If race isn’t handled well here, neither is sexism. Women are just sexed-up victims here; the Count’s first conquests are a bevy of Playboy bunnies staying at his castle for a photo-shoot (that’s 1974 I guess). We see Niven wandering the sex-clubs of Soho where such films as ‘Snow White and the Seven Perverts’ are playing, and the level of humour peaks when Vampira asks Dracula if he ‘wants to see my black bottom?’ Screenwriter Jeremy Lloyd was on more familiar ground with sitcom Are You Being Served? , but when long, contrived comic set-ups end on a zinger like “My dry-ice box is not designed for trembles.’, it feels like Old Dracula has been translated from another language.
People say there are no real movie stars anymore, but when you look at the 70’s output of Peter Sellers, Richard Burton or David Niven, it’s clear that movie stars killed the notion of stardom themselves by poor choices. Like Niven’s The Statue, Old Dracula aka Vampira is a terrible, objectionable film that should be, as Paul Newman said in The Towering Inferno, ‘left standing as a monument to bullsh*t’. The final image, of Niven in blackface, should be a warning to the complacent; racial and sexual prejudice is alive and well and living in the entertainment industry, it’s just better hidden now than it used to be.
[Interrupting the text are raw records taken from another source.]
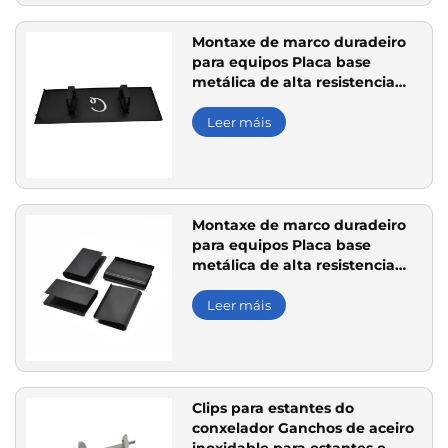
Montaxe de marco duradeiro
para equipos Placa base
metálica de alta resistencia
para unha montaxe segura
Leer máis
Montaxe de marco duradeiro
para equipos Placa base
metálica de alta resistencia
para unha montaxe segura
Leer máis
Clips para estantes do
conxelador Ganchos de aceiro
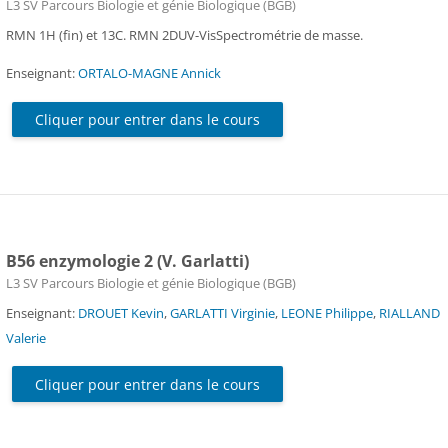
Catégorie de cours
L3 SV Parcours Biologie et génie Biologique (BGB)
RMN 1H (fin) et 13C. RMN 2DUV-VisSpectrométrie de masse.
Enseignant:
ORTALO-MAGNE Annick
Cliquer pour entrer dans le cours
B56 enzymologie 2 (V. Garlatti)
Catégorie de cours
L3 SV Parcours Biologie et génie Biologique (BGB)
Enseignant:
DROUET Kevin
,
GARLATTI Virginie
,
LEONE Philippe
,
RIALLAND
Valerie
Cliquer pour entrer dans le cours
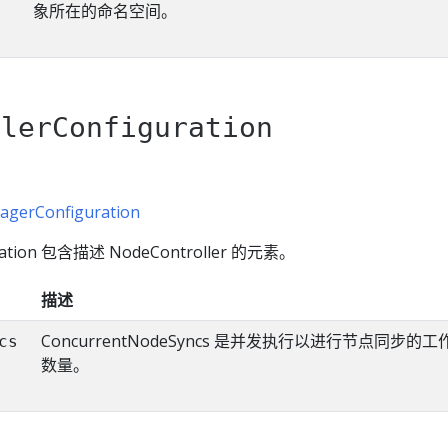
象所在的命名空间。
llerConfiguration
agerConfiguration
uration 包含描述 NodeController 的元素。
描述
ConcurrentNodeSyncs 是并发执行以进行节点同步的
cs
数量。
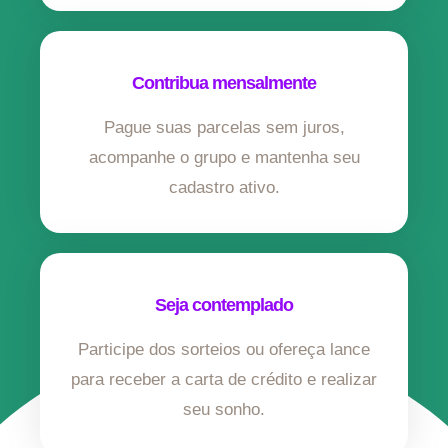
Contribua mensalmente
Pague suas parcelas sem juros,
acompanhe o grupo e mantenha seu
cadastro ativo.
Seja contemplado
Participe dos sorteios ou ofereça lance
para receber a carta de crédito e realizar
seu sonho.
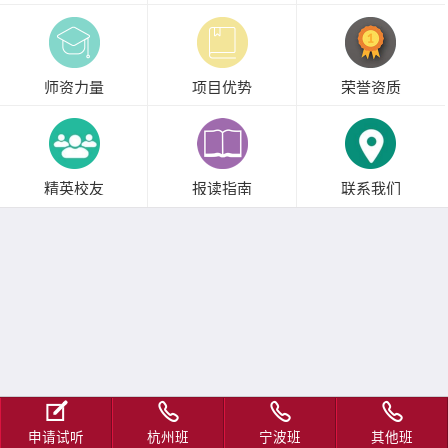
师资力量
项目优势
荣誉资质
精英校友
报读指南
联系我们
申请试听
杭州班
宁波班
其他班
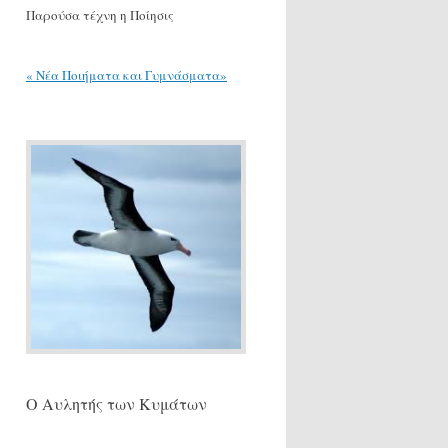
Παρούσα τέχνη η Ποίησις
« Νέα Ποιήματα και Γυμνάσματα»
Ο Αυλητής των Κυμάτων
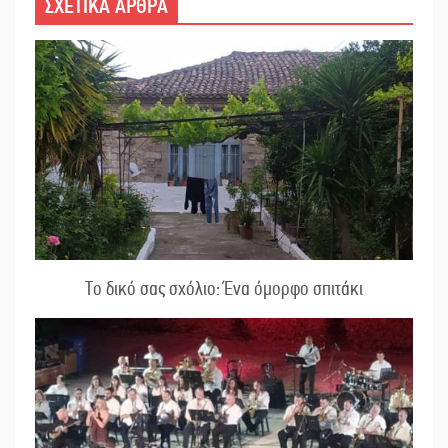
ΣΧΕΤΙΚΑ ΑΡΘΡΑ
Το δικό σας σχόλιο: Ένα όμορφο σπιτάκι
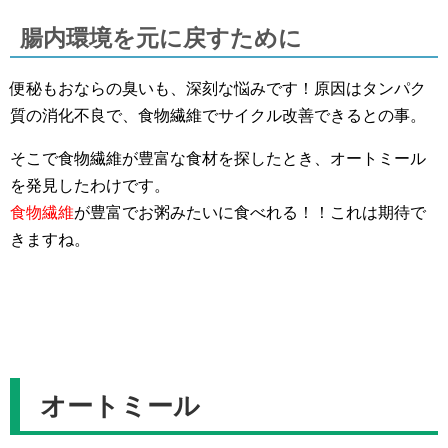
腸内環境を元に戻すために
便秘もおならの臭いも、深刻な悩みです！原因はタンパク
質の消化不良で、食物繊維でサイクル改善できるとの事。
そこで食物繊維が豊富な食材を探したとき、オートミール
を発見したわけです。
食物繊維
が豊富でお粥みたいに食べれる！！これは期待で
きますね。
オートミール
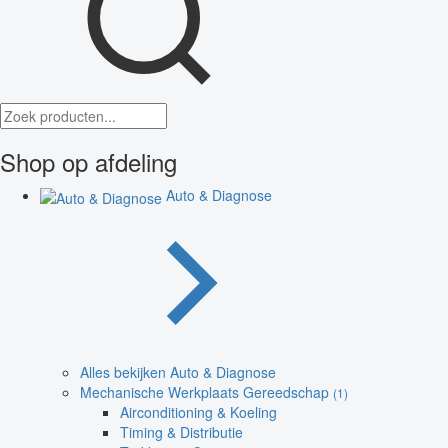
Shop op afdeling
Auto & Diagnose
Alles bekijken Auto & Diagnose
Mechanische Werkplaats Gereedschap
(1)
Airconditioning & Koeling
Timing & Distributie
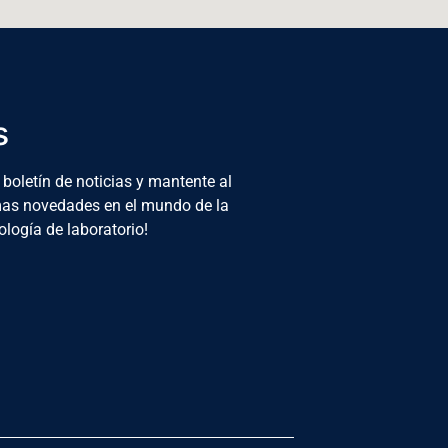
s
 boletín de noticias y mantente al
imas novedades en el mundo de la
ología de laboratorio!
I’m not saying that films like this should be banned, or that they cause racism; they reflect views that were considered mainstream within our lifetimes, and should be called out for their assumptions about their audience.
Can’t believe anyone could come up with such a concept even in the 1970s.
It’s a terrible terrible idea!
Just so you know, comments still can’t be seen when I visit your site directly.
Same here! Hopefully not for long…
Copy that, 10-4, roger…..
Wow. I remember reading a short book by a British comic talking about how so much of the comedy, even in the 70s, was just based on terrible racism, that when you took that crap away from them, they really had nothing! I do like looking at bevies of monster victim babes though . . . soooo. :p
I think even the most dedicated voyeur will feel soiled by watching this putrid effort!
Well…this one sounds like a real gem. Can’t wait to see it…even though he bites off more than he can chew if you believe that tagline😂
Seriously…this sounds absolutely atrocious. You are so right…this does seem like one of the worst concepts ever for a movie. Crazy that films like this even get made. Sorry you had to suffer through this one for us 😔
I did this to myself! I signed up for this! No need for apologies, no-one is to blame but me. But yes, it’s mind-boggling that this was someone’s best idea…maybe it’s me that bit off more than I can chew!